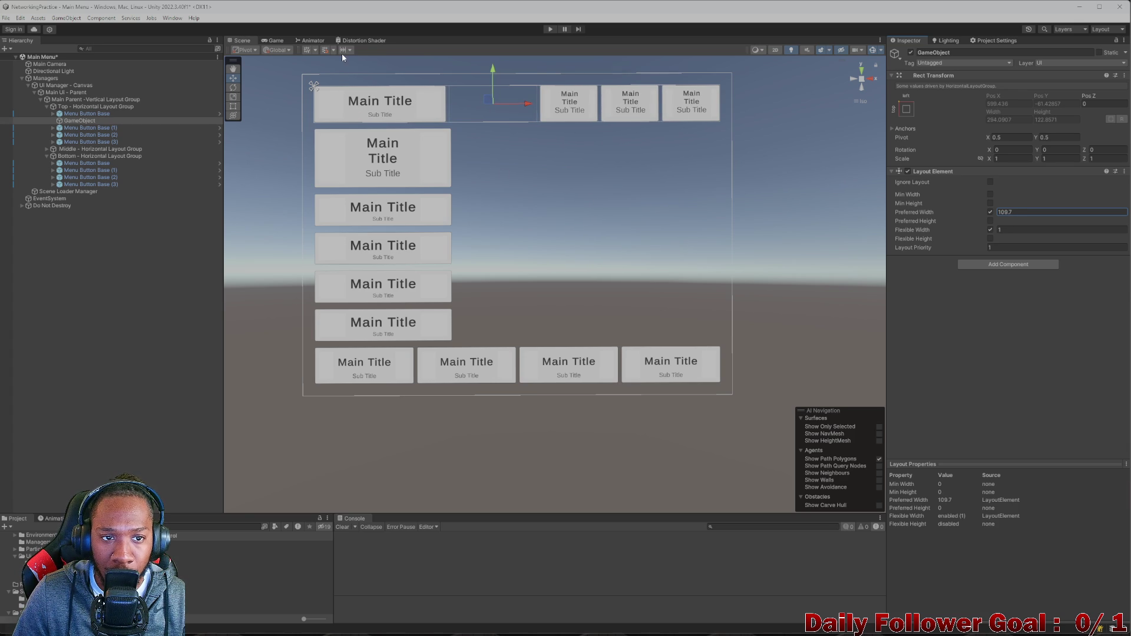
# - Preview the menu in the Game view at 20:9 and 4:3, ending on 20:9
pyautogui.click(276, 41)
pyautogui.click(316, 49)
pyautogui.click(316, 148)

==

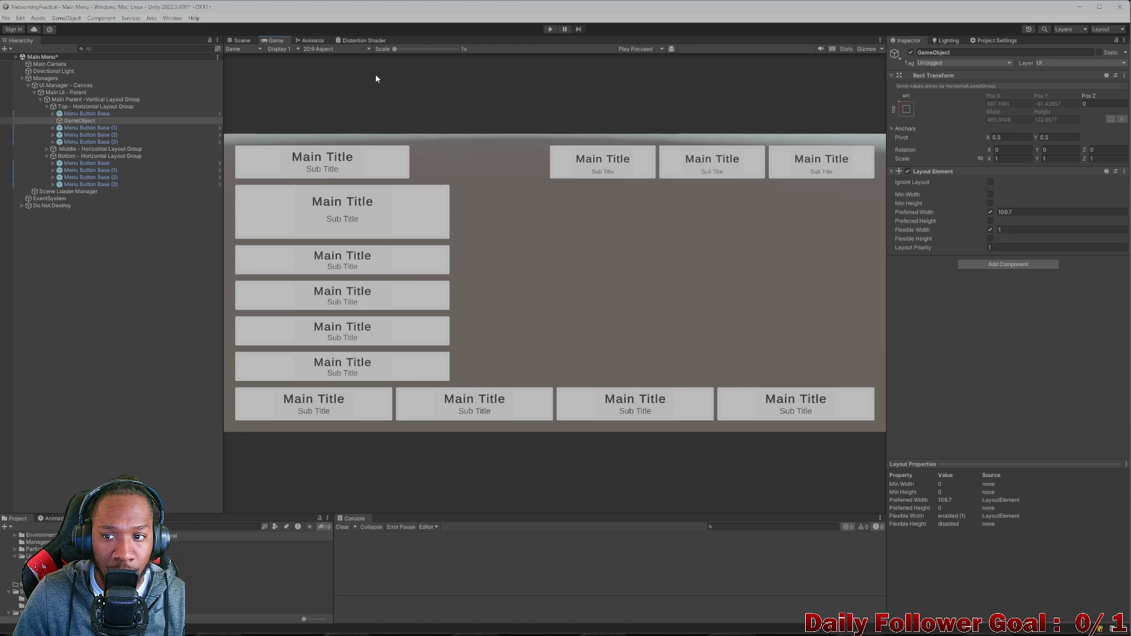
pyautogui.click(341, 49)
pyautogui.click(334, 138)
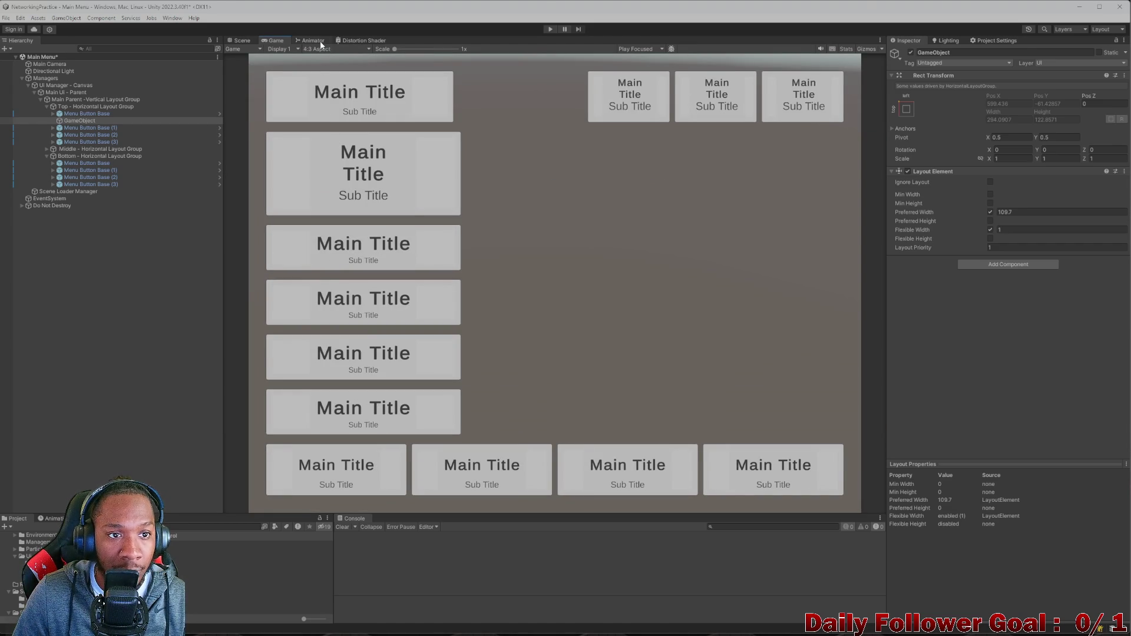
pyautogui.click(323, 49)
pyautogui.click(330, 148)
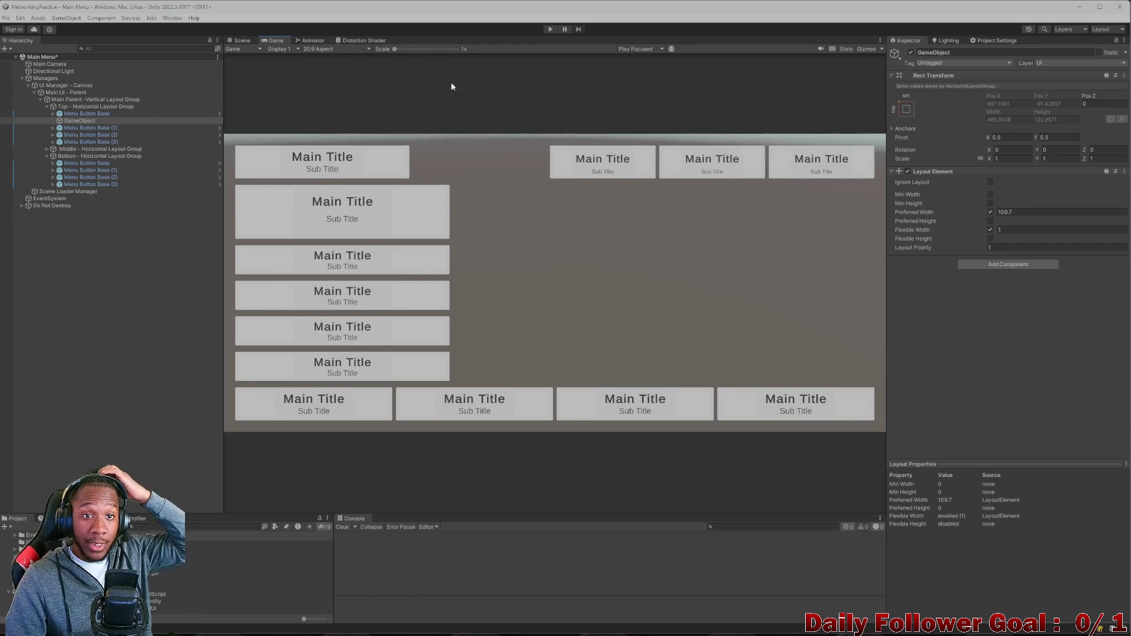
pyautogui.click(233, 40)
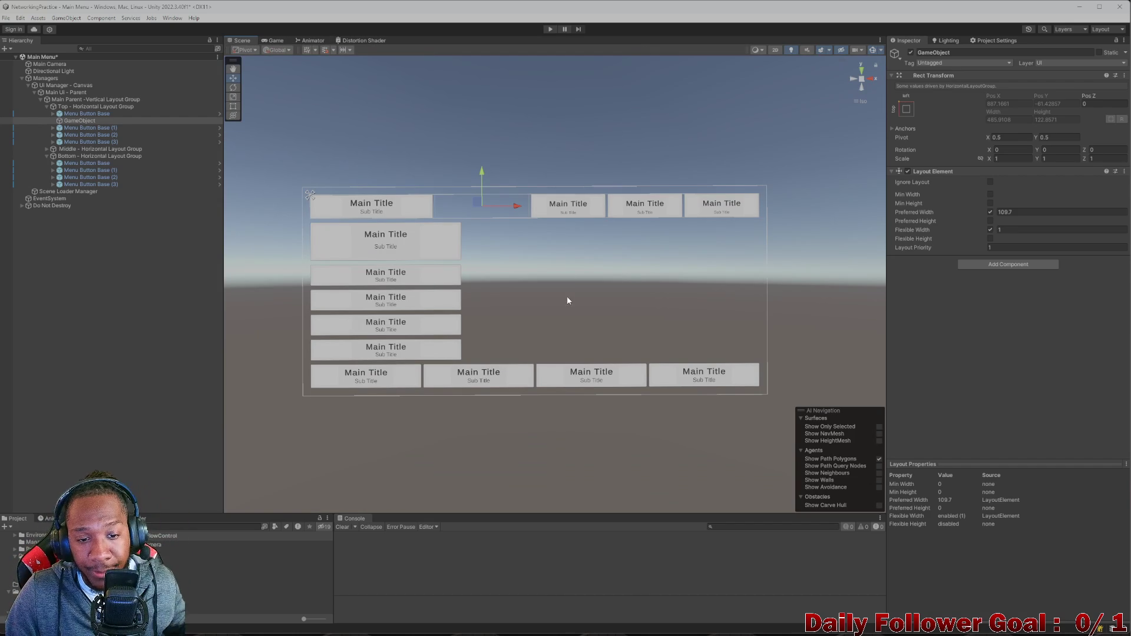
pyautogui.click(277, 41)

What is being asked: Above are the records; from them, give again exactly the lines from the one containing "pyautogui.click(276, 41)" to the one containing "pyautogui.click(316, 148)", both lines included, and nothing more.

Expected answer:
pyautogui.click(276, 41)
pyautogui.click(316, 49)
pyautogui.click(316, 148)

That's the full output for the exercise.